Will my dog get sick if he eats a Dieffenbachia plant?
Consumption of these plants by cats and dogs causes severe irritation to the oral mucosa (traumatic stomatitis), esophagus, and stomach due to insoluble calcium oxalate crystals. Imagine chewing on fiberglass, or glass itself! When your pet chews on the leaves, it releases the calcium oxalate crystals, and they penetrate the tissues of the mouth and consequently the gastrointestinal tract. Dogs and cats that chomp on these plants will develop painful ulcerations in their mouths that cause an intense burning sensation within minutes.

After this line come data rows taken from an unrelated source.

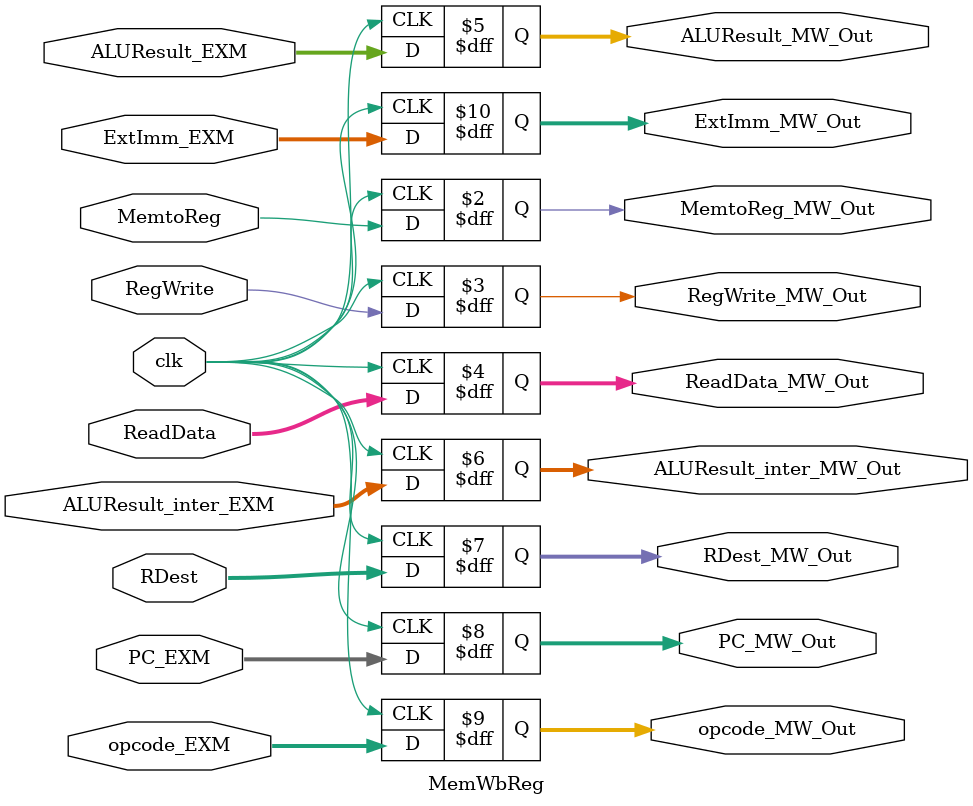
<source format=sv>
`timescale 1ns / 1ps


module MemWbReg #(
    parameter PC_W = 9,
    parameter RF_ADDRESS = 5, // Register File Address
    parameter DATA_W = 32 // Data WriteData
    )(
    input logic clk,
    
    input logic MemtoReg, RegWrite,
    input logic [DATA_W-1:0] ReadData, ALUResult_EXM, ALUResult_inter_EXM,
    input logic [RF_ADDRESS-1:0] RDest,
    input logic [PC_W-1:0] PC_EXM,
    input logic [6:0] opcode_EXM,
    input logic [DATA_W-1:0] ExtImm_EXM,
    
    output logic MemtoReg_MW_Out, RegWrite_MW_Out,
    output logic [DATA_W-1:0] ReadData_MW_Out, ALUResult_MW_Out, ALUResult_inter_MW_Out,
    output logic [RF_ADDRESS-1:0] RDest_MW_Out,
    output logic [PC_W-1:0] PC_MW_Out,
    output logic [6:0] opcode_MW_Out,
    output logic [DATA_W-1:0] ExtImm_MW_Out
    );
    
always @(posedge clk) begin
    MemtoReg_MW_Out <= MemtoReg;
    RegWrite_MW_Out <= RegWrite;
    ReadData_MW_Out <= ReadData;
    ALUResult_MW_Out <= ALUResult_EXM;
    ALUResult_inter_MW_Out <= ALUResult_inter_EXM;
    RDest_MW_Out <= RDest;
    PC_MW_Out <= PC_EXM;
    opcode_MW_Out <= opcode_EXM;
    ExtImm_MW_Out <= ExtImm_EXM;
end
    
//assign MemtoReg_MW_Out = MemtoReg;
//assign RegWrite_MW_Out = RegWrite;
//assign ReadData_MW_Out = ReadData;
//assign ALUResult_MW_Out = ALUResult_EXM;
//assign ALUResult_inter_MW_Out = ALUResult_inter_EXM;
//assign RDest_MW_Out = RDest;
    
endmodule

</source>
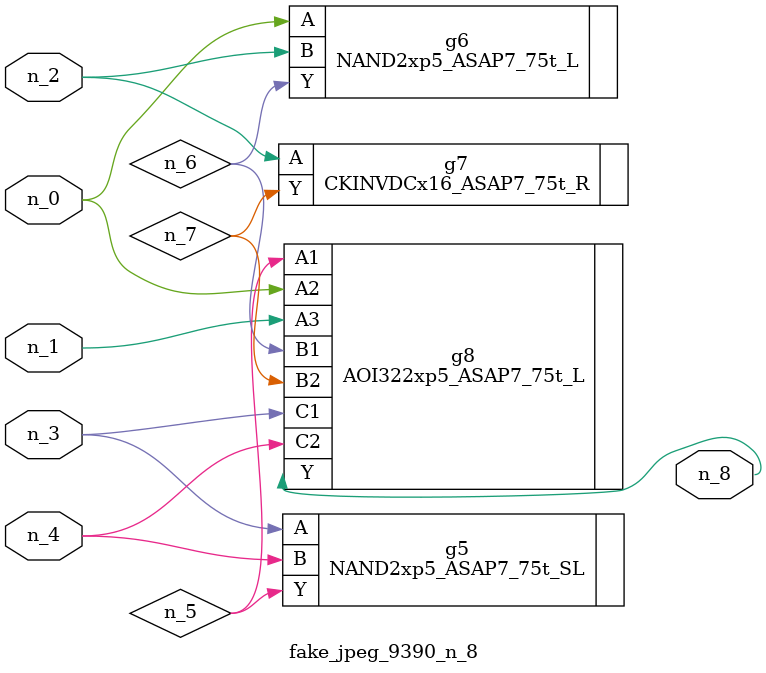
<source format=v>
module fake_jpeg_9390_n_8 (n_3, n_2, n_1, n_0, n_4, n_8);

input n_3;
input n_2;
input n_1;
input n_0;
input n_4;

output n_8;

wire n_6;
wire n_5;
wire n_7;

NAND2xp5_ASAP7_75t_SL g5 ( 
.A(n_3),
.B(n_4),
.Y(n_5)
);

NAND2xp5_ASAP7_75t_L g6 ( 
.A(n_0),
.B(n_2),
.Y(n_6)
);

CKINVDCx16_ASAP7_75t_R g7 ( 
.A(n_2),
.Y(n_7)
);

AOI322xp5_ASAP7_75t_L g8 ( 
.A1(n_5),
.A2(n_0),
.A3(n_1),
.B1(n_6),
.B2(n_7),
.C1(n_3),
.C2(n_4),
.Y(n_8)
);


endmodule
</source>
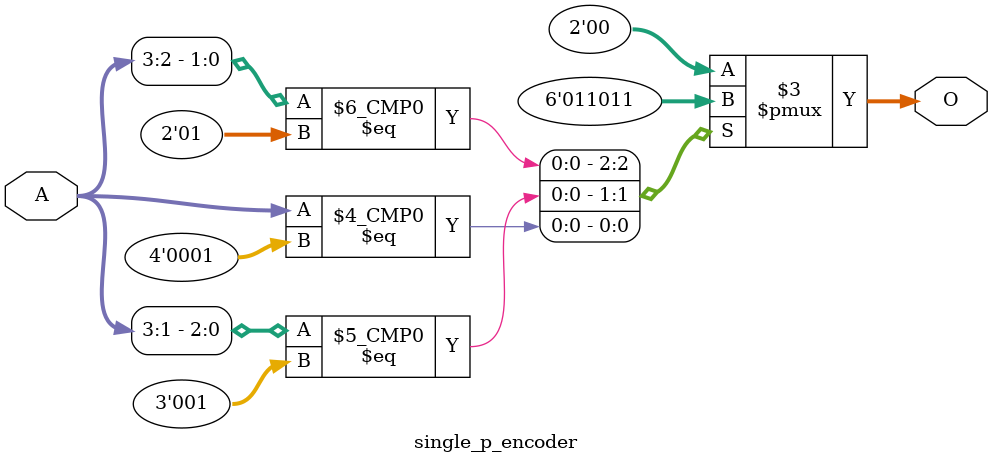
<source format=v>
module single_p_encoder (
    input wire [3:0] A, 
    output reg [1:0] O
);

always @ *

casez (A)
    4'b1???: O = 2'b00;
    4'b01??: O = 2'b01;
    4'b001?: O = 2'b10;
    4'b0001: O = 2'b11; 
    default: O = 2'b00;
endcase
    
endmodule
</source>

Signs of Dieffenbachia Toxicity in Dogs and Cats
You may notice your pet drooling excessively, licking, lip-smacking, avoiding food and water, and being generally miserable. Some animals may paw at their mouths, vomit, or in severe cases develop swelling of the upper respiratory tract causing difficulty breathing (uncommon).
Raphides - long, skinny, needle-like formations of calcium oxalate crystals - are responsible for the pain in the mouth and for the origin of the nicknames “Dumb Cane” (preventing speaking due to pain in the mouth).
What should I do if my pet eats part of this plant?
Fortunately, Dieffenbachia is not severely toxic, and pets usually get better with no significant consequences. However, a trip to the vet is advised to provide your pet with pain medication until the oral ulceration resolves. Your vet may also prescribe gastroprotectant medication to help protect the lining of the esophagus and stomach.
Since these plants are quite common, and many people have them in their household, it is essential that you keep them in a place where your pets cannot get to them. Even a small bite of the tip of a leaf or drinking water that has leaked from these plants can cause oral irritation.